SSVEP techniques have also been used to examine an outstanding question in human visual gain control: In 2012 it was observed that locomotion in rodents reduced the level of surround suppression in the mouse brain (a form of long-range gain control). We have examined whether the same effect is observed in humans using SSVEP and an exercise treadmill. Our data indicate that while the SSVEP technique can measure profound surround suppression in human vision, it is not modulated by locomotion. This provides important evidence of functional differences between basic contrast processing in human and rodent models of vision. As suggested in the original grant proposal, we have related these data to matched perceptual experiments that also demonstrate no change in surround suppression driven by locomotion. These data are of particular interest because the mouse is now being adopted as a genetically tractable model of visual processing. Significant low-level computational differences between mouse and human vision should therefore be noted by the vision community.
CONCLUSION
We have used both EEG and fMRI to examine the spatial and temporal characteristics of long-range gain control. We have also related these data to perception - the ultimate goal being to predict the appearance of novel, dynamic stimuli. In an extension to the original goals of the projects, we have also used a version of the SSVEP technique to examine vision in animal models of neurological disease. These experiments have been synergistic with our human work and provide important information about potential disease biomarkers that we are addressing in a new round of experiments.

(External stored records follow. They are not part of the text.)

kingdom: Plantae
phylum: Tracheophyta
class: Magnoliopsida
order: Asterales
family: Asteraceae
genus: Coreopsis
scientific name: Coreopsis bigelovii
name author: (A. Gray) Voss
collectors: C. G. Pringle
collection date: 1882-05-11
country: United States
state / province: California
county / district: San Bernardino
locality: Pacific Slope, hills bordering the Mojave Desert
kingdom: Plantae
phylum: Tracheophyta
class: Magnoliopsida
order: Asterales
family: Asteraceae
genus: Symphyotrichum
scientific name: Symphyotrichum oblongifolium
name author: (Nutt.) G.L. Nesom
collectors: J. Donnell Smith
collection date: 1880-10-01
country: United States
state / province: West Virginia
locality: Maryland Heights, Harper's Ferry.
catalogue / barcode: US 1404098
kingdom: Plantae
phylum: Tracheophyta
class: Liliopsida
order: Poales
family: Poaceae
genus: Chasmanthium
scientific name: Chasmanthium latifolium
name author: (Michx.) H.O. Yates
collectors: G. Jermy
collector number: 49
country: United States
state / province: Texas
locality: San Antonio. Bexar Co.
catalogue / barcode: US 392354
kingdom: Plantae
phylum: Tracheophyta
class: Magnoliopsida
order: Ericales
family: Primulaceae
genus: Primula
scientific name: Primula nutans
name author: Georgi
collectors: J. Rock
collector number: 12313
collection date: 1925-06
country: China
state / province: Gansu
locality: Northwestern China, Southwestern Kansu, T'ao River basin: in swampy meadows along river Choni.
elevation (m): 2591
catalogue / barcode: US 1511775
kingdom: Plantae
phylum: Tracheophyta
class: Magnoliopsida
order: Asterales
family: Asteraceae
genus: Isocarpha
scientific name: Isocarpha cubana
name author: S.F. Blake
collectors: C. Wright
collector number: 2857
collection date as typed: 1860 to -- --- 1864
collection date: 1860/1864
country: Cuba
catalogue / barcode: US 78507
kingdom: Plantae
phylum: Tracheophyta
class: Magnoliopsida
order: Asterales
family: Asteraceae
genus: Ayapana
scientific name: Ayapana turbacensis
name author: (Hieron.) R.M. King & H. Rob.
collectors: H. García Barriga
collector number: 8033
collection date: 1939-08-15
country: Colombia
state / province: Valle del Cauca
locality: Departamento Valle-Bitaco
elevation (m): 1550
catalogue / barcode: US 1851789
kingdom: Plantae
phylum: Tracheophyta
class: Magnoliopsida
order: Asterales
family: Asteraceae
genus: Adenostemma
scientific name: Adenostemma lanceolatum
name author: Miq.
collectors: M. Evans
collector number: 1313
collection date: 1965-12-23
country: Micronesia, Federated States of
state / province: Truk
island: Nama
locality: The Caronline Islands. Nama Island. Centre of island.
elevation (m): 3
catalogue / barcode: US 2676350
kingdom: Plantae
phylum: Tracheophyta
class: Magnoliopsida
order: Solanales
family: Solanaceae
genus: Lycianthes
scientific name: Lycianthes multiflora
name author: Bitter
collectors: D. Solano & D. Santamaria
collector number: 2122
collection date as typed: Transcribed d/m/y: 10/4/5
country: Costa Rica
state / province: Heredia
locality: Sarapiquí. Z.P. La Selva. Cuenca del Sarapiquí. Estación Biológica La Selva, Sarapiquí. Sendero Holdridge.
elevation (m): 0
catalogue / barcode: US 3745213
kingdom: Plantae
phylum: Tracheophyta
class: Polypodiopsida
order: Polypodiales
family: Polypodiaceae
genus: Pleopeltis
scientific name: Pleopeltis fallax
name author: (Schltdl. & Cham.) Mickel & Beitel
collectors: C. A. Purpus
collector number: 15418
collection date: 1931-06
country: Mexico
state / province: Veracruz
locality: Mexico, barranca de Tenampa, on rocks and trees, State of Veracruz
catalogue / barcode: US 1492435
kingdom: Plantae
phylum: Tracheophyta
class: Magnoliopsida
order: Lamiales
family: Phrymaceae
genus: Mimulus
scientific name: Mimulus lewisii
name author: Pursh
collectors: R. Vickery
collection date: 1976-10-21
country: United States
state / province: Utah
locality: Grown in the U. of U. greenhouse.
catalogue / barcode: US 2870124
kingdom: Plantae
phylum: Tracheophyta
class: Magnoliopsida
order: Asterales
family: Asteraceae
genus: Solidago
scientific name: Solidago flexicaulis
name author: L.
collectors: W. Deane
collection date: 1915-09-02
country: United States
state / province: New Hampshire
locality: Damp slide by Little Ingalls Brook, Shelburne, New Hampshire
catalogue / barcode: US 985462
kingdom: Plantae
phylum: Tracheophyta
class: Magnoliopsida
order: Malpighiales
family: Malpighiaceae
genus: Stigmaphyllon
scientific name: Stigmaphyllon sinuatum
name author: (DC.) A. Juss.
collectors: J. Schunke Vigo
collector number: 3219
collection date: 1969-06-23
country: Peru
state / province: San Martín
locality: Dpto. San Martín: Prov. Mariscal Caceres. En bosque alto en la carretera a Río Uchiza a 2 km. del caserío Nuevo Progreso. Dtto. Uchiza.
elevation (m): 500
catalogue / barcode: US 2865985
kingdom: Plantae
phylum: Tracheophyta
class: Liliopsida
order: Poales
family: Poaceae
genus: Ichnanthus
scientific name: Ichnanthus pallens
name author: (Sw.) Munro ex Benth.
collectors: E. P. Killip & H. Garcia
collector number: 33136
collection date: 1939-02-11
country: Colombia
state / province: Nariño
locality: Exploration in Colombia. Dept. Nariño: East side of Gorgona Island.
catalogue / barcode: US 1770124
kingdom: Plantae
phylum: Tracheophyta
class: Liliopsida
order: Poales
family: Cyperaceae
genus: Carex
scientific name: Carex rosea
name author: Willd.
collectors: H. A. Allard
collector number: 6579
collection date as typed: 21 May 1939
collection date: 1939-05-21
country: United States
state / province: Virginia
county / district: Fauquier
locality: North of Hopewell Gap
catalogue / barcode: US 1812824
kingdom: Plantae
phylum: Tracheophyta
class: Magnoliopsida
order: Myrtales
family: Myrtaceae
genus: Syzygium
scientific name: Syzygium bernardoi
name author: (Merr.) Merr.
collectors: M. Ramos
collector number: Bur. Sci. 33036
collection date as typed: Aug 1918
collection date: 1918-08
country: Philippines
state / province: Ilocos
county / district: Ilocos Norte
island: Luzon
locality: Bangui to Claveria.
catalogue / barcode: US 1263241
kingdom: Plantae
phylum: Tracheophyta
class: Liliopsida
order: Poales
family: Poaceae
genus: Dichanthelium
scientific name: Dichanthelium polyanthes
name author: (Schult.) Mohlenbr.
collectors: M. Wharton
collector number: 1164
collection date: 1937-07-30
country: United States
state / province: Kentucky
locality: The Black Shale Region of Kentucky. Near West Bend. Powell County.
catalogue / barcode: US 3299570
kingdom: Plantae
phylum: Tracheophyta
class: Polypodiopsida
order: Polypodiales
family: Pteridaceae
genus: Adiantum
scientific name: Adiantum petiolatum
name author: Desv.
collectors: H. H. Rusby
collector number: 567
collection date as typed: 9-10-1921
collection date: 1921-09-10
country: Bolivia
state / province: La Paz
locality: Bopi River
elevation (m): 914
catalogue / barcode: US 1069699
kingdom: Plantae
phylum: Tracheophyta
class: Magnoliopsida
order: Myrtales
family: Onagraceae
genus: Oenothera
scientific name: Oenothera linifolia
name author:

Our data are of interest to vision scientists because they provide new information about the way that signals are processed in the visual brain. They are also of interest to clinicians and drug companies because they suggest new biomarkers for neurological disease and therefore new ways of monitoring those diseases and testing potential therapeutic agents. Finally, they are of interest to the general public because they show that some of the mechanisms that underlie vision have been preserved across the millions of years that separate humans and flies and that these mechanisms can be used to tell us about neurological diseases that afflict millions of people across the globe.